Un prêt de 60 milliards auprès d’Ecobank
Selon les informations de source, l’implantation de l’usine au Congo aurait nécessité d’importants moyens financiers. Et on a appris que WACEM se serait adressé à Ecobank pour contracter un prêt de…60 milliards FCFA pour réaliser le chef d’œuvre.
Seulement, les espérances nourries en ce projet ont été remises en question par le contexte sécuritaire au Congo. En effet, le Directeur général confiait à jeune afrique ceci : « Lorsque nous avions projeté de construire l’usine, une guerre avait déjà eu lieu dans les années 1990. J’étais alors loin d’imaginer que de nouveaux affrontements pourraient survenir aussi vite dans la région » ; une situation qui aurait obligé l’entreprise à vendre à perte. « La production s’écoule à des prix cinq fois inférieurs au business plan d’origine. Quand je suis arrivé au Congo en 2009, la tonne de ciment se vendait 200 000 F CFA (300 euros). En 2019, son prix est descendu à 40 000 F CFA. On vend à perte », s’était désolé Clément Ahialey.
Aujourd’hui, on apprend que la patience de la banque prêteuse serait arrivée à terme et que les dirigeants réclameraient le remboursement du prêt avec les intérêts.

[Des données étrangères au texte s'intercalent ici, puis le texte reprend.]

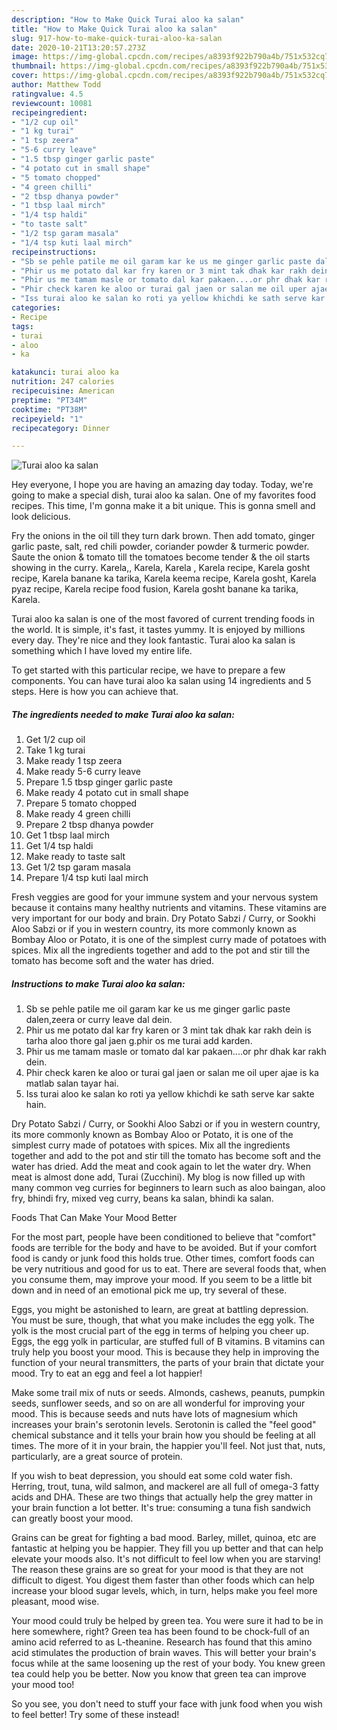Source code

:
 ```yaml
---
description: "How to Make Quick Turai aloo ka salan"
title: "How to Make Quick Turai aloo ka salan"
slug: 917-how-to-make-quick-turai-aloo-ka-salan
date: 2020-10-21T13:20:57.273Z
image: https://img-global.cpcdn.com/recipes/a8393f922b790a4b/751x532cq70/turai-aloo-ka-salan-recipe-main-photo.jpg
thumbnail: https://img-global.cpcdn.com/recipes/a8393f922b790a4b/751x532cq70/turai-aloo-ka-salan-recipe-main-photo.jpg
cover: https://img-global.cpcdn.com/recipes/a8393f922b790a4b/751x532cq70/turai-aloo-ka-salan-recipe-main-photo.jpg
author: Matthew Todd
ratingvalue: 4.5
reviewcount: 10081
recipeingredient:
- "1/2 cup oil"
- "1 kg turai"
- "1 tsp zeera"
- "5-6 curry leave"
- "1.5 tbsp ginger garlic paste"
- "4 potato cut in small shape"
- "5 tomato chopped"
- "4 green chilli"
- "2 tbsp dhanya powder"
- "1 tbsp laal mirch"
- "1/4 tsp haldi"
- "to taste salt"
- "1/2 tsp garam masala"
- "1/4 tsp kuti laal mirch"
recipeinstructions:
- "Sb se pehle patile me oil garam kar ke us me ginger garlic paste dalen,zeera or curry leave dal dein."
- "Phir us me potato dal kar fry karen or 3 mint tak dhak kar rakh dein is tarha aloo thore gal jaen g.phir os me turai add karden."
- "Phir us me tamam masle or tomato dal kar pakaen....or phr dhak kar rakh dein."
- "Phir check karen ke aloo or turai gal jaen or salan me oil uper ajae is ka matlab salan tayar hai."
- "Iss turai aloo ke salan ko roti ya yellow khichdi ke sath serve kar sakte hain."
categories:
- Recipe
tags:
- turai
- aloo
- ka

katakunci: turai aloo ka 
nutrition: 247 calories
recipecuisine: American
preptime: "PT34M"
cooktime: "PT38M"
recipeyield: "1"
recipecategory: Dinner

---
```



![Turai aloo ka salan](https://img-global.cpcdn.com/recipes/a8393f922b790a4b/751x532cq70/turai-aloo-ka-salan-recipe-main-photo.jpg)

Hey everyone, I hope you are having an amazing day today. Today, we're going to make a special dish, turai aloo ka salan. One of my favorites food recipes. This time, I'm gonna make it a bit unique. This is gonna smell and look delicious.

Fry the onions in the oil till they turn dark brown. Then add tomato, ginger garlic paste, salt, red chili powder, coriander powder &amp; turmeric powder. Saute the onion &amp; tomato till the tomatoes become tender &amp; the oil starts showing in the curry. Karela,, Karela, Karela , Karela recipe, Karela gosht recipe, Karela banane ka tarika, Karela keema recipe, Karela gosht, Karela pyaz recipe, Karela recipe food fusion, Karela gosht banane ka tarika, Karela.

Turai aloo ka salan is one of the most favored of current trending foods in the world. It is simple, it's fast, it tastes yummy. It is enjoyed by millions every day. They're nice and they look fantastic. Turai aloo ka salan is something which I have loved my entire life.


To get started with this particular recipe, we have to prepare a few components. You can have turai aloo ka salan using 14 ingredients and 5 steps. Here is how you can achieve that.

<!--inarticleads1-->

##### The ingredients needed to make Turai aloo ka salan:

1. Get 1/2 cup oil
1. Take 1 kg turai
1. Make ready 1 tsp zeera
1. Make ready 5-6 curry leave
1. Prepare 1.5 tbsp ginger garlic paste
1. Make ready 4 potato cut in small shape
1. Prepare 5 tomato chopped
1. Make ready 4 green chilli
1. Prepare 2 tbsp dhanya powder
1. Get 1 tbsp laal mirch
1. Get 1/4 tsp haldi
1. Make ready to taste salt
1. Get 1/2 tsp garam masala
1. Prepare 1/4 tsp kuti laal mirch


Fresh veggies are good for your immune system and your nervous system because it contains many healthy nutrients and vitamins. These vitamins are very important for our body and brain. Dry Potato Sabzi / Curry, or Sookhi Aloo Sabzi or if you in western country, its more commonly known as Bombay Aloo or Potato, it is one of the simplest curry made of potatoes with spices. Mix all the ingredients together and add to the pot and stir till the tomato has become soft and the water has dried. 

<!--inarticleads2-->

##### Instructions to make Turai aloo ka salan:

1. Sb se pehle patile me oil garam kar ke us me ginger garlic paste dalen,zeera or curry leave dal dein.
1. Phir us me potato dal kar fry karen or 3 mint tak dhak kar rakh dein is tarha aloo thore gal jaen g.phir os me turai add karden.
1. Phir us me tamam masle or tomato dal kar pakaen....or phr dhak kar rakh dein.
1. Phir check karen ke aloo or turai gal jaen or salan me oil uper ajae is ka matlab salan tayar hai.
1. Iss turai aloo ke salan ko roti ya yellow khichdi ke sath serve kar sakte hain.


Dry Potato Sabzi / Curry, or Sookhi Aloo Sabzi or if you in western country, its more commonly known as Bombay Aloo or Potato, it is one of the simplest curry made of potatoes with spices. Mix all the ingredients together and add to the pot and stir till the tomato has become soft and the water has dried. Add the meat and cook again to let the water dry. When meat is almost done add, Turai (Zucchini). My blog is now filled up with many common veg curries for beginners to learn such as aloo baingan, aloo fry, bhindi fry, mixed veg curry, beans ka salan, bhindi ka salan. 

Foods That Can Make Your Mood Better


For the most part, people have been conditioned to believe that "comfort" foods are terrible for the body and have to be avoided. But if your comfort food is candy or junk food this holds true. Other times, comfort foods can be very nutritious and good for us to eat. There are several foods that, when you consume them, may improve your mood. If you seem to be a little bit down and in need of an emotional pick me up, try several of these.

Eggs, you might be astonished to learn, are great at battling depression. You must be sure, though, that what you make includes the egg yolk. The yolk is the most crucial part of the egg in terms of helping you cheer up. Eggs, the egg yolk in particular, are stuffed full of B vitamins. B vitamins can truly help you boost your mood. This is because they help in improving the function of your neural transmitters, the parts of your brain that dictate your mood. Try to eat an egg and feel a lot happier!

Make some trail mix of nuts or seeds. Almonds, cashews, peanuts, pumpkin seeds, sunflower seeds, and so on are all wonderful for improving your mood. This is because seeds and nuts have lots of magnesium which increases your brain's serotonin levels. Serotonin is called the "feel good" chemical substance and it tells your brain how you should be feeling at all times. The more of it in your brain, the happier you'll feel. Not just that, nuts, particularly, are a great source of protein.

If you wish to beat depression, you should eat some cold water fish. Herring, trout, tuna, wild salmon, and mackerel are all full of omega-3 fatty acids and DHA. These are two things that actually help the grey matter in your brain function a lot better. It's true: consuming a tuna fish sandwich can greatly boost your mood. 

Grains can be great for fighting a bad mood. Barley, millet, quinoa, etc are fantastic at helping you be happier. They fill you up better and that can help elevate your moods also. It's not difficult to feel low when you are starving! The reason these grains are so great for your mood is that they are not difficult to digest. You digest them faster than other foods which can help increase your blood sugar levels, which, in turn, helps make you feel more pleasant, mood wise.

Your mood could truly be helped by green tea. You were sure it had to be in here somewhere, right? Green tea has been found to be chock-full of an amino acid referred to as L-theanine. Research has found that this amino acid stimulates the production of brain waves. This will better your brain's focus while at the same loosening up the rest of your body. You knew green tea could help you be better. Now you know that green tea can improve your mood too!

So you see, you don't need to stuff your face with junk food when you wish to feel better! Try some of these instead!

Clément Ahialey, Directeur général de Diamond cement Congo
Ainsi, il se trouve que celui qui, en 2016, avec son patron Prasad Motaparti, avaient été cités dans le scandale Panama papers, est le Directeur général de Diamond Cement, une autre structure de Wacem. Nous l’avons contacté pour mieux comprendre ce qui se passe au sein de l’entreprise, par deux fois. La première fois, jeudi 13 mai à propos de l’organisation de la fête du 1er mai à Wacem de Tabligbo, et la distribution de riz dans des emballages de WACEM qui n’est pas productrice de riz. La seconde fois le lundi 17 mai au sujet du prêt de 60 milliards FCFA contracté par WACEM auprès d’Ecobank.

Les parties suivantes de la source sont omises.